C'est toujours un peu gênant de se définir contre quelque chose. Je préfère m'exprimer pour des valeurs ou faire partager mes propositions!; en l'occurence il ne s'agit ici que d'être contre une mesure pour laquelle la France a voté et contre laquelle cette même France lutte désormais. Au passage il faut souligner qu'il fut bien plus facile pour les institions européennes de contourner le non français au référundum sur la constitution que de revenir sur une question technique faisant quasiment consensus mais contre laquelle lutte le lobby des négociants.

 

De quoi s'agit-il ? En 2008, à l'époque où la libéralisation de toutes les pratiques commerciales et officielles étaient encore à la mode, un article  est passé inaperçu à Bruxelles qui visait à supprimer le contingentement des droits de plantation au niveau européen. Cela signifie que quiconque voudra planter de la vigne pourra le faire n'importe où. Si cela était mis en pratique, cela signifierait que les grands groupes pourraient  planter de gigantesques parcelles en plaine pour remplir leurs cuves de 1000 hl et plus et ainsi conduire la viticulture sur la voie de l'industrialisation; à l'opposé les petites structures dont la richesse était constituée par un patrimoine foncier chèrement acquis et dont les ventes de vrac contribuaient pour une part non négligeable du chiffre d'affaire risqueraient avec ces nouvelles lois de sombrer en raison d'une chute de la valeur de leur terre mais aussi par l'assèchement du marché du vrac. Car l'objectif du négoce est de concentrer son modèle verticalement et d'asurer à la fois la maitrise de la production et de la vente. C'est en plus gros le modèle du vigneron indépendant à la différence notoire que ce dernier n'empêche personne de vivre pour gagner lui-même sa croûte. 
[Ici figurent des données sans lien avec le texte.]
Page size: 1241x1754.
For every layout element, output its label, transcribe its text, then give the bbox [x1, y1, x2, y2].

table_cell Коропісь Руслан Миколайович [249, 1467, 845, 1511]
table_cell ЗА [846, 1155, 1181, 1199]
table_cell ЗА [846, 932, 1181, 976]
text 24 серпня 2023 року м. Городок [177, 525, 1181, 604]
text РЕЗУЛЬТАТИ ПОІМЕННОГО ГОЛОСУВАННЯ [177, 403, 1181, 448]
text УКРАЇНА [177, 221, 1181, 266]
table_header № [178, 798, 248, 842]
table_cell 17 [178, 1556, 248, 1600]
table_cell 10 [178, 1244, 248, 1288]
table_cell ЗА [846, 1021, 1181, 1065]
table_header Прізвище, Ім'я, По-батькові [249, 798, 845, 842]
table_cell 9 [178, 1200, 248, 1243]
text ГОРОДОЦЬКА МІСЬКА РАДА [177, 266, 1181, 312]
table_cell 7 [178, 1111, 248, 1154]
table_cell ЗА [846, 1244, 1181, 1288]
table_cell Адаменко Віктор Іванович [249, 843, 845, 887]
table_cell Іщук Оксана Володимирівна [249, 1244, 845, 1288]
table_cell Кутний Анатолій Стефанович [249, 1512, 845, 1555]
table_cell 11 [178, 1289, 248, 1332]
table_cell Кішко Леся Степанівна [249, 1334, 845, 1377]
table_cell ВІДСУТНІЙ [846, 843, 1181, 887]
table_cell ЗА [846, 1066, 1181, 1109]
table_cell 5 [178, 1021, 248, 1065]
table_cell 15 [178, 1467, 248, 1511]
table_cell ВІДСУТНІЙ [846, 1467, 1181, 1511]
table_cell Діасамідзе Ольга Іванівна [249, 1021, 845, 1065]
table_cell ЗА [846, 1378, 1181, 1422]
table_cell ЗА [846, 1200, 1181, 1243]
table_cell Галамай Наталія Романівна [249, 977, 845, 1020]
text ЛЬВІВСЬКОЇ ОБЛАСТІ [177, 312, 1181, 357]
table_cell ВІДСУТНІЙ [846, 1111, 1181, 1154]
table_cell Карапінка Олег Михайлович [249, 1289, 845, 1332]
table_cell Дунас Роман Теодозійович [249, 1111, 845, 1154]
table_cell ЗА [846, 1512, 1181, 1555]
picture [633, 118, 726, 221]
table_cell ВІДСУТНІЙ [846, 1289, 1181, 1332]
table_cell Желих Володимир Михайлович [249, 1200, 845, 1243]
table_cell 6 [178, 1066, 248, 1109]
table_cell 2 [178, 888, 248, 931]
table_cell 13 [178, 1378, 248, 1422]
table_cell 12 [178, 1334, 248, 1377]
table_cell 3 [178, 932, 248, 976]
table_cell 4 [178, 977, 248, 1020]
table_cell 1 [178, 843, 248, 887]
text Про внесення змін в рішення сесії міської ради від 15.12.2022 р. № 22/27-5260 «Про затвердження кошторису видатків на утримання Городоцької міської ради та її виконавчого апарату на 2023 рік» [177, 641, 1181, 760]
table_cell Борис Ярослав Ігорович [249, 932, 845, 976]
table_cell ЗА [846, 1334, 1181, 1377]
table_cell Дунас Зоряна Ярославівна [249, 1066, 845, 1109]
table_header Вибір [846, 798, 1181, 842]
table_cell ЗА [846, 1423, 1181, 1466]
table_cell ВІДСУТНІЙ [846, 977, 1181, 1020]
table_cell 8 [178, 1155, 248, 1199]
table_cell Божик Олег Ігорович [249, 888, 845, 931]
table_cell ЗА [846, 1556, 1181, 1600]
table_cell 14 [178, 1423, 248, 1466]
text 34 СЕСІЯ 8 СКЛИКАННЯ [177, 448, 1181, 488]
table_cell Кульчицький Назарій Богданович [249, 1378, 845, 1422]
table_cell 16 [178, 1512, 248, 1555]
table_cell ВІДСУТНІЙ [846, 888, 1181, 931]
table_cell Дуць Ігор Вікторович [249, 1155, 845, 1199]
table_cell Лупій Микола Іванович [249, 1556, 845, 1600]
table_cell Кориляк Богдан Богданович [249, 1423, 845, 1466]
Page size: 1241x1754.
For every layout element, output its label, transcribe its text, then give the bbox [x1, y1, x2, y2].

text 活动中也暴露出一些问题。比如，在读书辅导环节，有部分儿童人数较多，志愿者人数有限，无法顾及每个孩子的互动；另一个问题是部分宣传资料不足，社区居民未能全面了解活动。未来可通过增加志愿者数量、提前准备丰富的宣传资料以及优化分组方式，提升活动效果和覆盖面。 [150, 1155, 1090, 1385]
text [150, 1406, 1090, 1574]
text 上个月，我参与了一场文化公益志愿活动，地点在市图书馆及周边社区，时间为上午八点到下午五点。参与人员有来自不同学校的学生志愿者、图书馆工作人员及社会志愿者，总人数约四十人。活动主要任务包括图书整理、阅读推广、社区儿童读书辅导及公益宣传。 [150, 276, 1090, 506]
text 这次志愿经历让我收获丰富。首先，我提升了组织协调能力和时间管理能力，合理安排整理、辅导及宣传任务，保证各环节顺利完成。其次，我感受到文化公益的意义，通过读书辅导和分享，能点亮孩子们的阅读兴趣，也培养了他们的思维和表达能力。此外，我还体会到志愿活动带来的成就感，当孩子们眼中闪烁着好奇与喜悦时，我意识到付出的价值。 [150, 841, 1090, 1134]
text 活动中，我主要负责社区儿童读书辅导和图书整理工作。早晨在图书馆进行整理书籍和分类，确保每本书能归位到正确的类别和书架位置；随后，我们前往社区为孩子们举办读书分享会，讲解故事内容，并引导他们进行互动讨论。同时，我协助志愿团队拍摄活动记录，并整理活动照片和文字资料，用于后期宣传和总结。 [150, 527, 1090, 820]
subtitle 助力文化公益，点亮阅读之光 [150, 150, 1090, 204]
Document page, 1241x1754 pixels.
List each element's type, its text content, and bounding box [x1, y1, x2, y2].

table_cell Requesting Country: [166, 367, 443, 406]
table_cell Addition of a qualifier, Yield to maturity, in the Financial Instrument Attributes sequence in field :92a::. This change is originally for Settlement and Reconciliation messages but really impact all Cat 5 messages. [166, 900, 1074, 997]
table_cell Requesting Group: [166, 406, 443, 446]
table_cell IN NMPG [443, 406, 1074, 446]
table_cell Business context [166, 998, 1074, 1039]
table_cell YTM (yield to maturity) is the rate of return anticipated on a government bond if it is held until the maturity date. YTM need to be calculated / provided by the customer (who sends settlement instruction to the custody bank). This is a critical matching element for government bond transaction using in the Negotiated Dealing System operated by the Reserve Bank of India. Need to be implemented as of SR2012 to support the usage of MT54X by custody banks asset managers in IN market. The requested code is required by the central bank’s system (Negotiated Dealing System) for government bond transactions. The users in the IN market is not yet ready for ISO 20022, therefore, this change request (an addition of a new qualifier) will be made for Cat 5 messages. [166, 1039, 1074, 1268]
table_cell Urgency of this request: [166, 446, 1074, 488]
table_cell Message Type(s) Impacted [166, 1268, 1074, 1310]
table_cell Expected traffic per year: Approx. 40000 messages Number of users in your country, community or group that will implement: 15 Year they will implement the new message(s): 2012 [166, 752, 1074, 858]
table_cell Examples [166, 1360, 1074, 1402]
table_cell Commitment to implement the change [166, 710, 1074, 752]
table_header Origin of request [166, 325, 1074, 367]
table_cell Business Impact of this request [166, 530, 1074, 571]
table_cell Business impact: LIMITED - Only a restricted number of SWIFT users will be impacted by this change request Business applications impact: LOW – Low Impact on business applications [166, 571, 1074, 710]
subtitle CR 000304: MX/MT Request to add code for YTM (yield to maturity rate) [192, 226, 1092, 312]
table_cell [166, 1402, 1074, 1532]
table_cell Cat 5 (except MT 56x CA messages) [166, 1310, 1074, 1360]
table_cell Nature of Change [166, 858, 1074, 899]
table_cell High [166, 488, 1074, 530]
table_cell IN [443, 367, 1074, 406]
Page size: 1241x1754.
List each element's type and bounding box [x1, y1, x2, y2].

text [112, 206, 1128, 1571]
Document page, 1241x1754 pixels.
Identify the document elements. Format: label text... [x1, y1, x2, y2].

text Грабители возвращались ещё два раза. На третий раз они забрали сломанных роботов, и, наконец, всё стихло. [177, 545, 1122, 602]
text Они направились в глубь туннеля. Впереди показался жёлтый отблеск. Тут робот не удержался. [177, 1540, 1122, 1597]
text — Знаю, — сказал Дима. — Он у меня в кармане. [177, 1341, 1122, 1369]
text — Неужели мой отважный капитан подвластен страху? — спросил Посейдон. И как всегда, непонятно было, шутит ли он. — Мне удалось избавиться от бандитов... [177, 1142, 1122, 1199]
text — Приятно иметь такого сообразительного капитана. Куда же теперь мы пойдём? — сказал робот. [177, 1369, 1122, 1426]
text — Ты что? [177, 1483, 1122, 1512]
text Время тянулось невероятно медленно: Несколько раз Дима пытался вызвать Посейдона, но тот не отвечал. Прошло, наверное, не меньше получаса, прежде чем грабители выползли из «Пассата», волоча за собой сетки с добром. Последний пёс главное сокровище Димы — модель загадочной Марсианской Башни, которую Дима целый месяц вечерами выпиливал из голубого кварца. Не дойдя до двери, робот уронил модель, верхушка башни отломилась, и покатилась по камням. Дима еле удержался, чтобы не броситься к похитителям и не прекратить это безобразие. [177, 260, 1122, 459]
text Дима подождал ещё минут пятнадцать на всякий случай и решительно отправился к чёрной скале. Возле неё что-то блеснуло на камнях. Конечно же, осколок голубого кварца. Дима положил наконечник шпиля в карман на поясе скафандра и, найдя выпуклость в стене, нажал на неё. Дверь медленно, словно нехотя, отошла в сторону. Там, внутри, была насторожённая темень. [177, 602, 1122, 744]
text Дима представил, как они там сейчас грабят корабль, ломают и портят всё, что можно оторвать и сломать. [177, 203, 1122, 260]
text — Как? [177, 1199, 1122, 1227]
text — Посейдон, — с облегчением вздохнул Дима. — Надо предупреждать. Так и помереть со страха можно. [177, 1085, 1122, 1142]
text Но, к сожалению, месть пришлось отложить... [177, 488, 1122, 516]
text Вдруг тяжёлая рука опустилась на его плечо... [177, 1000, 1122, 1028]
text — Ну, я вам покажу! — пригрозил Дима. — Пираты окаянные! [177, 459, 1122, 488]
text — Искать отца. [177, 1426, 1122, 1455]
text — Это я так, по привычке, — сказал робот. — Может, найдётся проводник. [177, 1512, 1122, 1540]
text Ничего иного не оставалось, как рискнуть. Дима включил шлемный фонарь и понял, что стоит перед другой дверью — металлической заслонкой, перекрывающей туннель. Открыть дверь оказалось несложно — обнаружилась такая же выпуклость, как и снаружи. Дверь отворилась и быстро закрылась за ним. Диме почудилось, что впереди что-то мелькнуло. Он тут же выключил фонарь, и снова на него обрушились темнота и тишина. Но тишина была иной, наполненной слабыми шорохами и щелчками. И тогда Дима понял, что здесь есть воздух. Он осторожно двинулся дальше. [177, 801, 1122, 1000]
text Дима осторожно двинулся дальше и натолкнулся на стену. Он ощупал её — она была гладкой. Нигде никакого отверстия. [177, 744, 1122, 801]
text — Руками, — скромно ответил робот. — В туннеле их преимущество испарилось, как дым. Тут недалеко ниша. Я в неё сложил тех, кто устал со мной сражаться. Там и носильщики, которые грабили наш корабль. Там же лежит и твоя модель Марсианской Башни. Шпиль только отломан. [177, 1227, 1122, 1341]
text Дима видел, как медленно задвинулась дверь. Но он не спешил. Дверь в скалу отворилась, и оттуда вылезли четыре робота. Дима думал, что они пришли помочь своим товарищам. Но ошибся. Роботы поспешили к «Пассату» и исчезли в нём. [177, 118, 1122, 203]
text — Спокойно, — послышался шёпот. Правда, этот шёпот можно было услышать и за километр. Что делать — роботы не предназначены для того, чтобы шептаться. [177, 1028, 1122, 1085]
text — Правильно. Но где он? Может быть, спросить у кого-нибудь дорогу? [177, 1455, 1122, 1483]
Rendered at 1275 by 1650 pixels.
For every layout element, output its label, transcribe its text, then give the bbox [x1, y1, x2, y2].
Ainsi une simple mesure d'allure administrative et passée en cachette en 2008, fait l'objet d'un rétropédalage des autorités françaises (et de nombreux autres pays), qui prennent maintenant conscience des conséquences sociales, économiques et environnementales de cette éventuelle libéralisation.

Toutes les instances viticole sont en émoi et si cette mesure est confirmée, il faudra compter sur l'amour des amateurs pour le travail indépendant, pour les goûts originaux et espérer que le matraquage marketé des grands groupes n'efface ces vins de nos mémoires.